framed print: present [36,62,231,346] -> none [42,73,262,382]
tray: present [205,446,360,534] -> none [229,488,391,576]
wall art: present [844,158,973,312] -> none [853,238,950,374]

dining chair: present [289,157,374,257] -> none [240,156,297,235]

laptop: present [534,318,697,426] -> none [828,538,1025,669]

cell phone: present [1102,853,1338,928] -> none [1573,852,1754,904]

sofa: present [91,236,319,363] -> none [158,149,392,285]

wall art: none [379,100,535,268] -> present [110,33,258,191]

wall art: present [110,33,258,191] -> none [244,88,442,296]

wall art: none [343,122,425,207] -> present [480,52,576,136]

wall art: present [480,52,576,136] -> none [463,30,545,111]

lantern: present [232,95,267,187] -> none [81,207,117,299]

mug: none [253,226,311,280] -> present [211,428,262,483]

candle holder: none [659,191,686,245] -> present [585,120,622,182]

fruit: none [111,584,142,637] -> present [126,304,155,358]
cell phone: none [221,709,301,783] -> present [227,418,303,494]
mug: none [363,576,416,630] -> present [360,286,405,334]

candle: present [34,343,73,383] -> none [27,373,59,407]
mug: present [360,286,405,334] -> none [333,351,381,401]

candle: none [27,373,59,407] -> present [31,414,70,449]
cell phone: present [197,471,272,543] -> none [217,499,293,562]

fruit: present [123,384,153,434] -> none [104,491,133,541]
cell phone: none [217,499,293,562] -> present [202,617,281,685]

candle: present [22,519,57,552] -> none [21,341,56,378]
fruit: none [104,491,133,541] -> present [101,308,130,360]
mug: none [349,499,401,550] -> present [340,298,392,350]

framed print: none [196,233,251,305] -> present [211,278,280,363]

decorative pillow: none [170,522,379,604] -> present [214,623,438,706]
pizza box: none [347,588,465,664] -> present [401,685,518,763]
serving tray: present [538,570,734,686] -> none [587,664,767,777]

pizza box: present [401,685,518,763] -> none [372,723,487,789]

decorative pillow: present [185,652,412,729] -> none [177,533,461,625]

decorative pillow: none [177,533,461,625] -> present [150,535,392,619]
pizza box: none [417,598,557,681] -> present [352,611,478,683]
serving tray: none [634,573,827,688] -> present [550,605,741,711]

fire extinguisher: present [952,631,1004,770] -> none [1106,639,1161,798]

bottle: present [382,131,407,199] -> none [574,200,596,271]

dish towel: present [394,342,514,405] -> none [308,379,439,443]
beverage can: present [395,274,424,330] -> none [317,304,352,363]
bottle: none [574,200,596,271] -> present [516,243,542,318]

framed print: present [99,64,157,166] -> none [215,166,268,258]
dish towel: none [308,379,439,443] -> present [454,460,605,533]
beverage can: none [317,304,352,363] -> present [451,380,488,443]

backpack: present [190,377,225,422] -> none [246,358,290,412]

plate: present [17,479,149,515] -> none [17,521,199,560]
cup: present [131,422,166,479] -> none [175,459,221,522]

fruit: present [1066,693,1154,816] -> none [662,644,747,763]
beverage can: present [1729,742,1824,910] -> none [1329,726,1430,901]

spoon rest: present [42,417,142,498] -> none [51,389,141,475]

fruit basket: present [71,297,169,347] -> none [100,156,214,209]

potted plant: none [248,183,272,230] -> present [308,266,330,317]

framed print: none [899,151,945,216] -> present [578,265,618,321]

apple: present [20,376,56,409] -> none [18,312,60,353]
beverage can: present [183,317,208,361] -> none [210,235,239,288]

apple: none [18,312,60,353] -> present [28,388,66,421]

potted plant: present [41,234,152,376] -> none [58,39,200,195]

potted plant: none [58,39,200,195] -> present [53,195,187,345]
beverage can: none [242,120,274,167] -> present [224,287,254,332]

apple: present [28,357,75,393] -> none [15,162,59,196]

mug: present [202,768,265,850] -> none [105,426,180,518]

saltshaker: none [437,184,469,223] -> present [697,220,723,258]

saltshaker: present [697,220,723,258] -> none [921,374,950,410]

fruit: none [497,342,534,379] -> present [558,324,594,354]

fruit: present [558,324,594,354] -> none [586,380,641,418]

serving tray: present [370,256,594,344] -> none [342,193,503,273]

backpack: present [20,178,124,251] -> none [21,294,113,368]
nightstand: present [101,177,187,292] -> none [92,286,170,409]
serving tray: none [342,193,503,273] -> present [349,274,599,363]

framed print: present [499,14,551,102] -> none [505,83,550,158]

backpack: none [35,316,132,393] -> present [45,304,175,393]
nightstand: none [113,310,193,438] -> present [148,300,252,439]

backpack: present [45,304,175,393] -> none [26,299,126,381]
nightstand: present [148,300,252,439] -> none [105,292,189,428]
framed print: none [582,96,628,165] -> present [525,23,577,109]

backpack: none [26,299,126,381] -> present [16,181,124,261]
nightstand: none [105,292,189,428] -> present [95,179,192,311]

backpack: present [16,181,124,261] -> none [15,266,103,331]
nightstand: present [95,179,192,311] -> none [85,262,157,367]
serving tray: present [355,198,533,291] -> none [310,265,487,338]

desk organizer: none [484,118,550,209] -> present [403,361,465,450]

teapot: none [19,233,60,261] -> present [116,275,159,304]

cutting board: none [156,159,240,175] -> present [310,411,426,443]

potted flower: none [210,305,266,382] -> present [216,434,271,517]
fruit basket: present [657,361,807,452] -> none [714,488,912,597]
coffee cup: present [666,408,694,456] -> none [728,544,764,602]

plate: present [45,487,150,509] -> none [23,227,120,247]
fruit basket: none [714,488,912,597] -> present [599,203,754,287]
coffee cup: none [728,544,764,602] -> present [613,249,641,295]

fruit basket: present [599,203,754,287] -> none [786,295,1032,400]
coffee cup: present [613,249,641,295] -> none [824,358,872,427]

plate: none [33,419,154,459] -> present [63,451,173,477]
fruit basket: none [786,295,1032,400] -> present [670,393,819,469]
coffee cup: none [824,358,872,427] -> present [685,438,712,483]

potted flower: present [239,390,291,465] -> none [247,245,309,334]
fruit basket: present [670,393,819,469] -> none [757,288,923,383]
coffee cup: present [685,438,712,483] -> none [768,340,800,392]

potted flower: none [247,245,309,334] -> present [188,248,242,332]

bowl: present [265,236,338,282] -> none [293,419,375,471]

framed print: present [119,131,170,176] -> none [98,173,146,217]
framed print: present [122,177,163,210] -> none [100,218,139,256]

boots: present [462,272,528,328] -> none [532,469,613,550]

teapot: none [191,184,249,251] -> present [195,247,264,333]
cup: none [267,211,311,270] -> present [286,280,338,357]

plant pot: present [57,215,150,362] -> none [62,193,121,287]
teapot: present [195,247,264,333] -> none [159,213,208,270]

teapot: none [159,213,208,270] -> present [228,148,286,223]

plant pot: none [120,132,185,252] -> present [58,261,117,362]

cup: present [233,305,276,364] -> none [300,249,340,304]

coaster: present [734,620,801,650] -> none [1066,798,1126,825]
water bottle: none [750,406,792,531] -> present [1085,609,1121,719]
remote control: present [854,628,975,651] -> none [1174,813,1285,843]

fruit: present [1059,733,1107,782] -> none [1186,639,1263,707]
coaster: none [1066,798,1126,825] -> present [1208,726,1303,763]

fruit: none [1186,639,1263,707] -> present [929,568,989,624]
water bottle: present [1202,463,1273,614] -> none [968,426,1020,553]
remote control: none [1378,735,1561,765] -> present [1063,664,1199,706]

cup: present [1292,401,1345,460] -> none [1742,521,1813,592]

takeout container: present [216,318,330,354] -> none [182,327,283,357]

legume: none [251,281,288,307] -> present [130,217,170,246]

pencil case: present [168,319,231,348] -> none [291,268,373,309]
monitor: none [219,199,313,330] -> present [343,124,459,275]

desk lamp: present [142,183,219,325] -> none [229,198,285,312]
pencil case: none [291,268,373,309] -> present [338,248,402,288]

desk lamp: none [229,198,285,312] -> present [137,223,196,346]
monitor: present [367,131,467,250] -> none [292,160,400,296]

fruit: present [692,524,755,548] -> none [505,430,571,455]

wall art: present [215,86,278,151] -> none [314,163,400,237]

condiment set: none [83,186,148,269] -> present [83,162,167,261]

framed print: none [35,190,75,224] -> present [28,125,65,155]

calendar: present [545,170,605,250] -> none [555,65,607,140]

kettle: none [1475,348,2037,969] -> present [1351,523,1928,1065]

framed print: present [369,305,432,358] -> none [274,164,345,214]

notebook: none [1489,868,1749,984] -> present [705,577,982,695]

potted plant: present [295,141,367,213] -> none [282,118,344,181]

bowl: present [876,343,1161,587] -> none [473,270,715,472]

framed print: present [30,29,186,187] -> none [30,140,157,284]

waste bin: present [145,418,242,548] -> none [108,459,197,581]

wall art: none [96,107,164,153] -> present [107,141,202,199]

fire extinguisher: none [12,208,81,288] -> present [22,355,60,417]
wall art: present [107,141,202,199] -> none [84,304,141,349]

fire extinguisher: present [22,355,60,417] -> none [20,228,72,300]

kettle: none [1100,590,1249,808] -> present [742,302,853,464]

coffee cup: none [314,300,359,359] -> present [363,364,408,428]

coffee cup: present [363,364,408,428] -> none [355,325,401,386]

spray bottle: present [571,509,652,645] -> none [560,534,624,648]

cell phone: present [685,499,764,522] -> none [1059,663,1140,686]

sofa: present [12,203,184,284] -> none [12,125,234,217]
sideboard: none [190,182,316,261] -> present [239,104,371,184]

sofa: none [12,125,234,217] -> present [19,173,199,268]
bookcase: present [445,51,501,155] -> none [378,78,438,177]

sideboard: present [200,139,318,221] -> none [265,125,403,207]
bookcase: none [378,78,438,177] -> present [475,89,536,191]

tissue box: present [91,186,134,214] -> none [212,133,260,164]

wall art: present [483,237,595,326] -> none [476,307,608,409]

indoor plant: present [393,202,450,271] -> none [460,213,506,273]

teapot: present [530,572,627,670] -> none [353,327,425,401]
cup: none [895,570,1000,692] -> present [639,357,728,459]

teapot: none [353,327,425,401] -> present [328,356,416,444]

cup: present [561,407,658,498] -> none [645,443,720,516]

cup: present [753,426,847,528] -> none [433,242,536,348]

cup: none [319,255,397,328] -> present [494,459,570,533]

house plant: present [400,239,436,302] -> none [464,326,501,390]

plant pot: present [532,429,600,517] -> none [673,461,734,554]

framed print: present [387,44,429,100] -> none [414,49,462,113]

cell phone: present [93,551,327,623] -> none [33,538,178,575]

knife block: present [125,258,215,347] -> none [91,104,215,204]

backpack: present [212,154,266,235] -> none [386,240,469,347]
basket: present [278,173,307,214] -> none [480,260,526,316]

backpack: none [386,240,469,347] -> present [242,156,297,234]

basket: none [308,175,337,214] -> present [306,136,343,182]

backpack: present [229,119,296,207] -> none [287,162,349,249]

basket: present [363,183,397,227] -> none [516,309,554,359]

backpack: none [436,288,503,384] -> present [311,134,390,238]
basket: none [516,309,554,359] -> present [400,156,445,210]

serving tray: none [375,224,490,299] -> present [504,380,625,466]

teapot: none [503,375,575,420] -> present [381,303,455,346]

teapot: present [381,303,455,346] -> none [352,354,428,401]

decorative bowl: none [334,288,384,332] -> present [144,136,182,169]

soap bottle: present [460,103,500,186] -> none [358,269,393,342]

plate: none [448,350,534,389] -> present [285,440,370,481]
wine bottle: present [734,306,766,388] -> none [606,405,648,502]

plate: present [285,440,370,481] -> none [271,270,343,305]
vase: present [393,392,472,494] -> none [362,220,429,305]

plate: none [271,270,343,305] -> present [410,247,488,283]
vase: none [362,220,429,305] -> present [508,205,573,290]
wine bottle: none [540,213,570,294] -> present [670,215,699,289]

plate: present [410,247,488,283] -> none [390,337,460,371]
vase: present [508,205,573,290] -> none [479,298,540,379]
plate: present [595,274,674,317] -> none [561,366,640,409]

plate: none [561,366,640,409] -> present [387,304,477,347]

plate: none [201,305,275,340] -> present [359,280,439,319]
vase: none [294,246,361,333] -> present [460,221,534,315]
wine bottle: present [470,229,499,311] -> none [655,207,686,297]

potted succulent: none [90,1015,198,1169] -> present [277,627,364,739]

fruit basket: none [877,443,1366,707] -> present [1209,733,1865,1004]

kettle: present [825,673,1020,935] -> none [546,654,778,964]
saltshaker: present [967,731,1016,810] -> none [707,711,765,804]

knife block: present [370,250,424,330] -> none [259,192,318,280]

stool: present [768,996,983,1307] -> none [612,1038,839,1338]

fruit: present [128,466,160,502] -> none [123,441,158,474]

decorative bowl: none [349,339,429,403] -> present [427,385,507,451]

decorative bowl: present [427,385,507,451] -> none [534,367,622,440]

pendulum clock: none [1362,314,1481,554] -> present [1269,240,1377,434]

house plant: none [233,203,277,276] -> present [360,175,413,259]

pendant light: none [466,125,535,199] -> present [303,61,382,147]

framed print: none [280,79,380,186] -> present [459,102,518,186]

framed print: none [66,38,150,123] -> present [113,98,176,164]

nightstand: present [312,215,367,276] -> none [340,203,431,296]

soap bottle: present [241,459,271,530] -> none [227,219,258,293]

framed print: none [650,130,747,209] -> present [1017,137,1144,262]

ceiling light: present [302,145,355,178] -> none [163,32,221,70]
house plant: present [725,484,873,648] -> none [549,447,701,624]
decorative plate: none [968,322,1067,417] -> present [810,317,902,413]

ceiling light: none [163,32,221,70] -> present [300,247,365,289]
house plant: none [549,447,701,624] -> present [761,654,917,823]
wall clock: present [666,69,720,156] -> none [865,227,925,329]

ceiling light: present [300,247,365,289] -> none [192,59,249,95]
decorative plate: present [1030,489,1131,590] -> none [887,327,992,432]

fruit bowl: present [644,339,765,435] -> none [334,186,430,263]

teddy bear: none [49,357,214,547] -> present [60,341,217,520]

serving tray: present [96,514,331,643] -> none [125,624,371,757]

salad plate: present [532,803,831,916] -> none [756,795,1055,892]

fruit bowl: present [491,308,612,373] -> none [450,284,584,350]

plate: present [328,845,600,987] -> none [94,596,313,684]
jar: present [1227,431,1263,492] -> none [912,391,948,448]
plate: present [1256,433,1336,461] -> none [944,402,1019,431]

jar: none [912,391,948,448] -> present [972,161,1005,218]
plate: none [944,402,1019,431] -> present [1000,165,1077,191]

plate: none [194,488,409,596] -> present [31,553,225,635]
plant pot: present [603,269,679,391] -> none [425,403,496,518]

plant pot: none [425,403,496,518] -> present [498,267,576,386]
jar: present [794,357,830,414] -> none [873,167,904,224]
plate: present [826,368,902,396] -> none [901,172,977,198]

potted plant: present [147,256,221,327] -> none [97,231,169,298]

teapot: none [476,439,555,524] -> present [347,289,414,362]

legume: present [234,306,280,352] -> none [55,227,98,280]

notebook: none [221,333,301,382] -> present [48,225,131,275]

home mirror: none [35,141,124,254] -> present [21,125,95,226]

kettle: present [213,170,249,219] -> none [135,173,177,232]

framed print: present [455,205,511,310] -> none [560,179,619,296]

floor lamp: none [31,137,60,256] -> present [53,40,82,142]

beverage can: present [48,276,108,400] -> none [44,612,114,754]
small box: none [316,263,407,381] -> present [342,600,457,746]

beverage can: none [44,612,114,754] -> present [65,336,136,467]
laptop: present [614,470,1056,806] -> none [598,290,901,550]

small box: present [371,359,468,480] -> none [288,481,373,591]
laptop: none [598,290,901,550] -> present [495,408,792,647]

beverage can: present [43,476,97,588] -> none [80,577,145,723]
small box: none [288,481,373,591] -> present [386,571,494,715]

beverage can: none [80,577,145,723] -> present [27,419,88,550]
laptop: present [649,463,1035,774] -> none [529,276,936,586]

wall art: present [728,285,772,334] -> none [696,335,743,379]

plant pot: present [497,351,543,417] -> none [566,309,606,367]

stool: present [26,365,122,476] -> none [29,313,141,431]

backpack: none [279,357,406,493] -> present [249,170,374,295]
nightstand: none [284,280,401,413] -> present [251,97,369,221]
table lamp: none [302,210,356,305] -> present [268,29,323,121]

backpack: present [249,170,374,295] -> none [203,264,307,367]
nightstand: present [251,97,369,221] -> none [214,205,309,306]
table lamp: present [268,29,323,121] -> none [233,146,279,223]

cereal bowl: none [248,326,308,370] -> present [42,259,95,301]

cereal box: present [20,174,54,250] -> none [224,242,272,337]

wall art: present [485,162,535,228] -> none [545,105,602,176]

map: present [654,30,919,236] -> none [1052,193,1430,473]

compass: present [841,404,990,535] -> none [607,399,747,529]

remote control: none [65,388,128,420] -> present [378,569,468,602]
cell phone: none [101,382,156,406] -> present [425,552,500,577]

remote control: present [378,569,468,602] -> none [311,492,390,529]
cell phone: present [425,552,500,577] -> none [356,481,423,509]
·····
Work required
Word for word, restate the data above from its first line down to and including the line with "wall art: none [343,122,425,207]".

Answer to the problem
framed print: present [36,62,231,346] -> none [42,73,262,382]
tray: present [205,446,360,534] -> none [229,488,391,576]
wall art: present [844,158,973,312] -> none [853,238,950,374]

dining chair: present [289,157,374,257] -> none [240,156,297,235]

laptop: present [534,318,697,426] -> none [828,538,1025,669]

cell phone: present [1102,853,1338,928] -> none [1573,852,1754,904]

sofa: present [91,236,319,363] -> none [158,149,392,285]

wall art: none [379,100,535,268] -> present [110,33,258,191]

wall art: present [110,33,258,191] -> none [244,88,442,296]

wall art: none [343,122,425,207] -> present [480,52,576,136]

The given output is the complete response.